- Born: 26 November 1924 Darmstadt, Hesse, Weimar Germany
- Died: 30 November 2008 (aged 84) London, UK
- Education: Balliol College, Oxford
- Scientific career
- Fields: Mathematics Statistics
- Workplaces: London School of Economics

= John Hajnal =

Hungarian-British mathematician and statistician (1924–2008)

John Hajnal FBA (/ˈhaɪnɒl/; born Hajnal-Kónyi, /hu/; 26 November 1924 – 30 November 2008) was a Hungarian-British mathematician and statistician.

Hajnal is best known for identifying, in a landmark 1965 paper, the historical pattern of marriage of northwest Europe in which people married late and many adults remained single. The geographical boundary of this unusual marriage pattern is now known as the Hajnal line.

==Biography==

Hajnal was born on 26 November 1924, in Darmstadt, at the time the capital of the People's State of Hesse in Weimar Germany, to a Hungarian Jewish family. In 1936, his parents left Nazi Germany, and placed him in a Quaker school in the Dutch countryside while they arranged to settle in Britain. In 1937, John was reunited with his parents in London, where he attended University College School, Hampstead.

At age 16, he entered Balliol College, Oxford. He gained a first there in economics, philosophy and politics in 1943. His skills in academic-level mathematics were mostly autodidactical.

After the war, Hajnal worked on demography for the United Nations in New York, and later for the Office of Population Research, Princeton University.

He met Berlin-born Nina Lande in New York. They were married from 1950 until her death in 2008 and had three daughters and a son.

Returning to the United Kingdom, he worked at Manchester University as a statistician from 1953. The family moved to London in 1956, when John was assured a lectureship at the London School of Economics. He was Professor of Statistics at the London School of Economics from 1975 until his retirement in 1986. He died on 30 November 2008, aged 84, in London.

==European marriage patterns==

Hajnal's reputation rests mainly on a 1965 essay, "European Marriage Patterns in Perspective", in which he described a distinctive marriage regime across much of the continent. Using census returns from around 1900, the earliest date for which broadly comparable figures were available, he showed that in western and northern Europe people tended to marry relatively late and that a sizeable minority of adults never married. In eastern Europe the pattern was reversed, with earlier and near-universal marriage. He set these figures against data from parts of Asia and Africa and argued that the western arrangement had no clear parallel outside Europe.

Much of the essay addressed the harder question of when the western pattern had emerged.
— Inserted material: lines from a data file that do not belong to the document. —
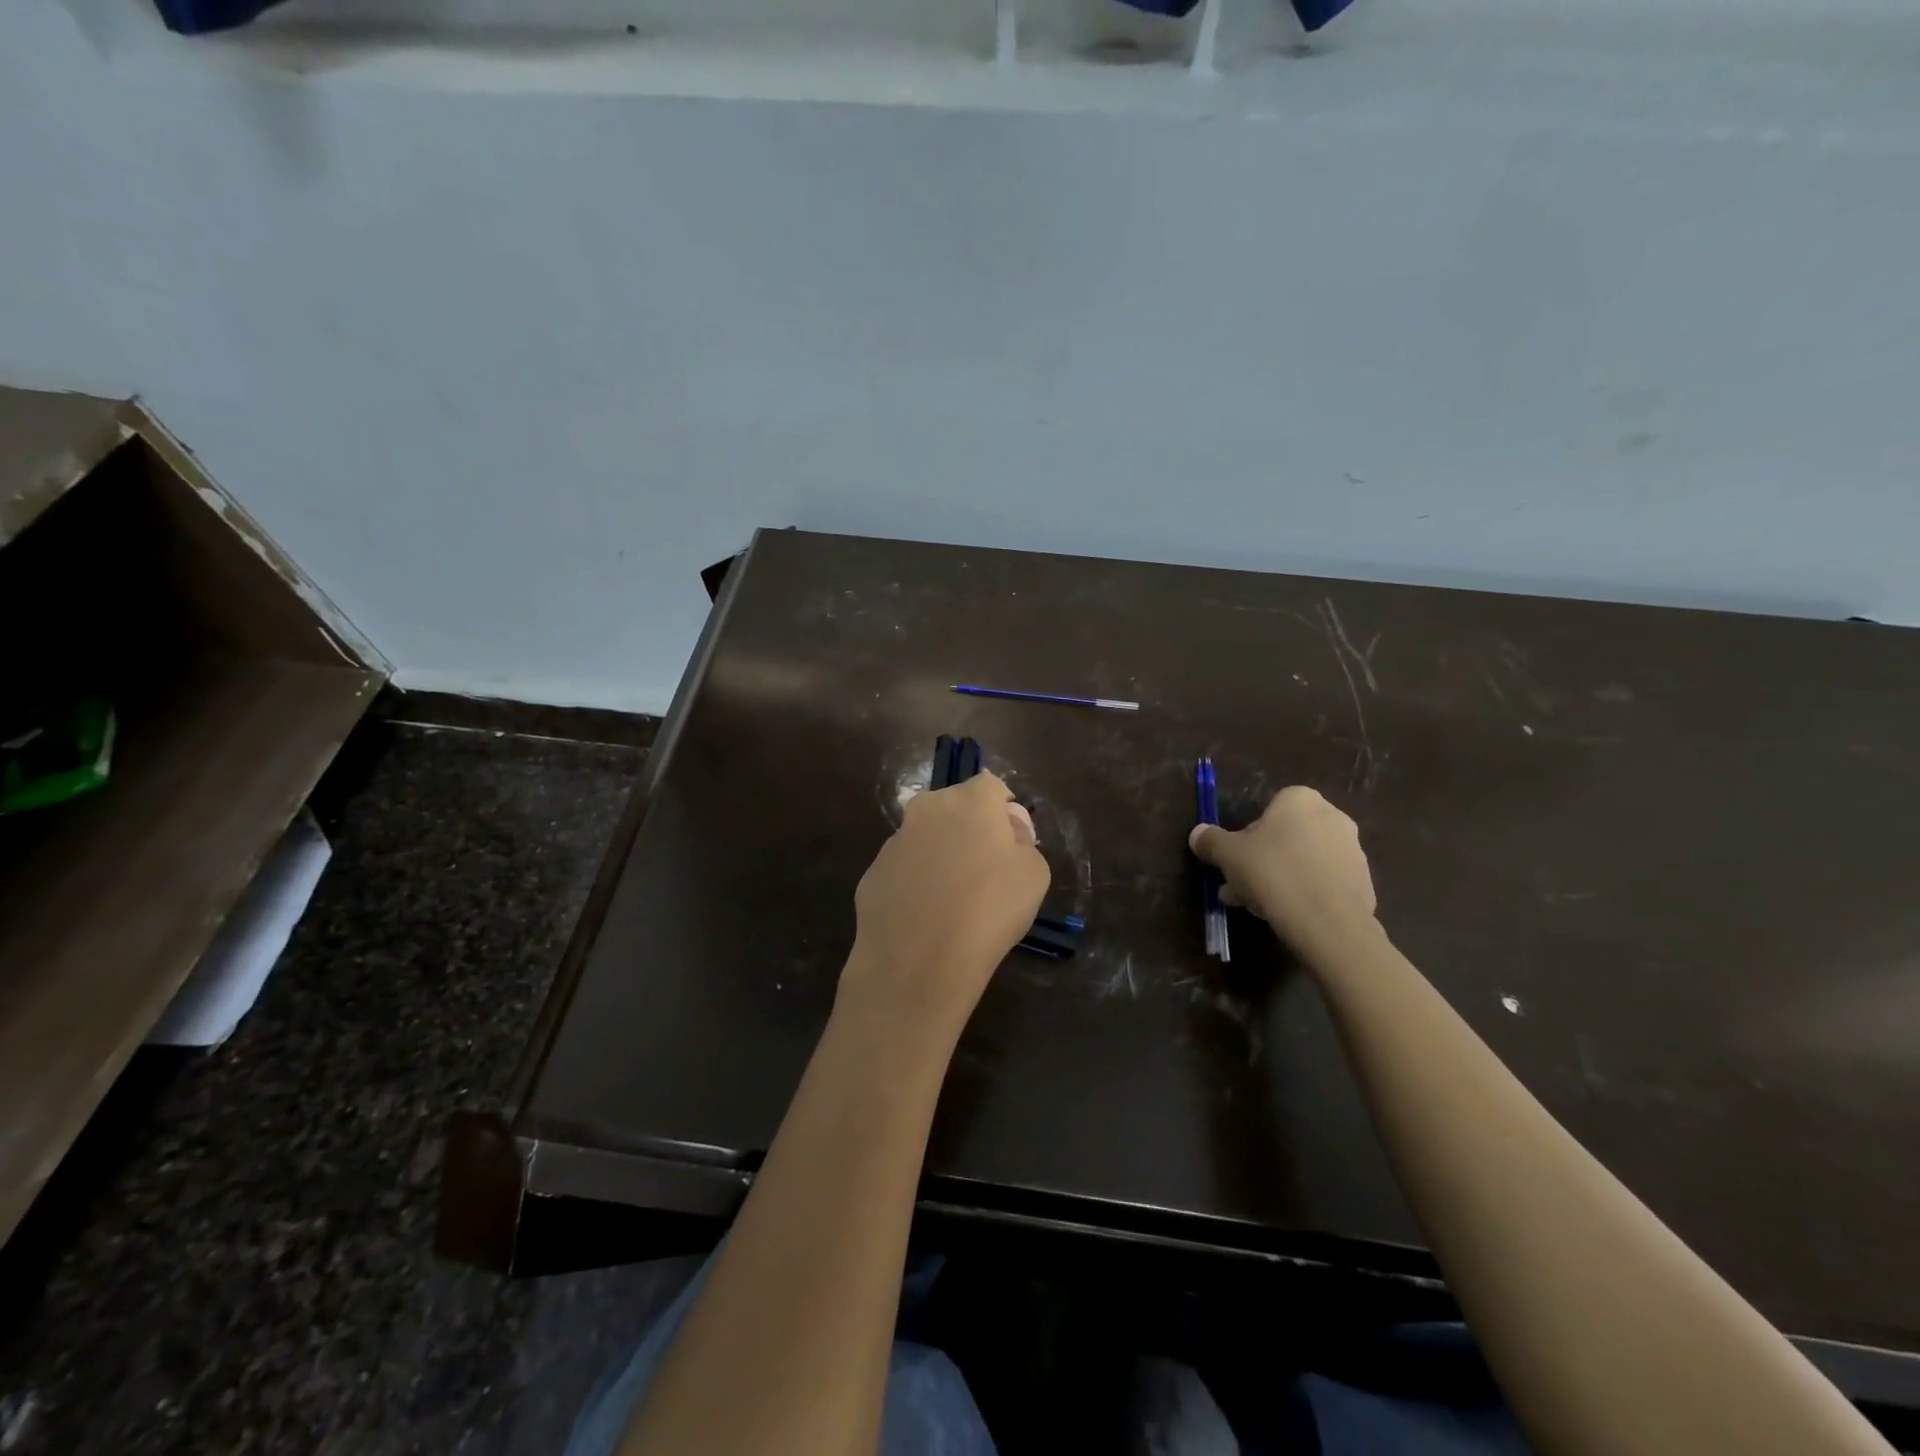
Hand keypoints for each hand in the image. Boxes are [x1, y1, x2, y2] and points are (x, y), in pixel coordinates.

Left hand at [839, 771, 1049, 1041]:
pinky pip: (903, 872)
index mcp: (969, 800)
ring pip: (925, 839)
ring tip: (953, 903)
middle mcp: (926, 809)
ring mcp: (893, 842)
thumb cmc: (989, 909)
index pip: (992, 786)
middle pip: (954, 808)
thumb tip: (1009, 830)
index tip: (1013, 843)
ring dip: (939, 857)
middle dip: (969, 830)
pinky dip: (915, 886)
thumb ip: (1023, 842)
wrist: (919, 960)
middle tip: (985, 872)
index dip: (1005, 811)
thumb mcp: (1034, 875)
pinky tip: (925, 920)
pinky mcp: (871, 875)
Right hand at [1189, 786, 1376, 949]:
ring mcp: (1352, 850)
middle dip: (1260, 861)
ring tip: (1258, 907)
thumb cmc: (1273, 873)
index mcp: (1300, 800)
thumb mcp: (1228, 855)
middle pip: (1284, 838)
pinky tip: (1286, 915)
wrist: (1329, 922)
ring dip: (1279, 878)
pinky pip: (1323, 882)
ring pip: (1302, 861)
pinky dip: (1304, 893)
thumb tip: (1197, 834)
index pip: (1266, 811)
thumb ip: (1211, 841)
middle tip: (1239, 887)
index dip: (1245, 837)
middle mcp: (1332, 816)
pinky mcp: (1363, 882)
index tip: (1234, 861)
Hajnal reviewed evidence from the eighteenth century back to the Middle Ages and antiquity and concluded, tentatively, that medieval marriage in western Europe had not been markedly unusual, and that the change probably began in the sixteenth century, first among elite families and only later further down the social scale. He stressed how fragmentary the surviving evidence was and left many of the questions he raised open.

The geographical divide he identified, running roughly from Saint Petersburg to Trieste, later became known as the Hajnal line. The essay had a lasting influence on historical demography. Reviewing it half a century after publication, the historian E. A. Wrigley treated it as a founding text of the field and noted how consistently later research had returned to Hajnal's contrast between western and eastern Europe.

==Career==

- Royal Commission on Population, 1944–48
- United Nations, New York, 1948–51
- Office of Population Research, Princeton University, 1951–53
- Manchester University, 1953–57
- London School of Economics, 1957–86. Reader, 1966–75, Professor of Statistics 1975–1986
- Visiting Fellow Commoner, Trinity College, Cambridge, 1974–75
- Visiting Professor, Rockefeller University, 1981

He was a member of the International Statistical Institute and was elected FBA in 1966.